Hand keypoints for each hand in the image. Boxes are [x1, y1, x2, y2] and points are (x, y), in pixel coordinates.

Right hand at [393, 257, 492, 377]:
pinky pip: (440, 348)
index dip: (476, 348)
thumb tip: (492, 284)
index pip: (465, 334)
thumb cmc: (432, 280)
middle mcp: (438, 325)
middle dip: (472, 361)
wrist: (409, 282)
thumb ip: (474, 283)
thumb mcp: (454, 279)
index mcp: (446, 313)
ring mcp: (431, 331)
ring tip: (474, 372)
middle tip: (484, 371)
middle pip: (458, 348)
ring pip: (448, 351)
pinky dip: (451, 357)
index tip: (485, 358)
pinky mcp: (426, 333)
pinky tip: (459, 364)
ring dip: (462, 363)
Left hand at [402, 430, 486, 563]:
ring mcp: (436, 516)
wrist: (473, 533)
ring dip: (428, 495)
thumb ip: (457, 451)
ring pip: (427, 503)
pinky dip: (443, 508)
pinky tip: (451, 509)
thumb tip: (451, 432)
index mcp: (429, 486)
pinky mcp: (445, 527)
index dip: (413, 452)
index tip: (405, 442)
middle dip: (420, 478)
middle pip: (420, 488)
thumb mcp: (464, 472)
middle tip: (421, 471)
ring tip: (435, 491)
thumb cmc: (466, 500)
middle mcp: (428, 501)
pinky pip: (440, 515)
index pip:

********

Report only how many lines above include "ring".

• Answer: 8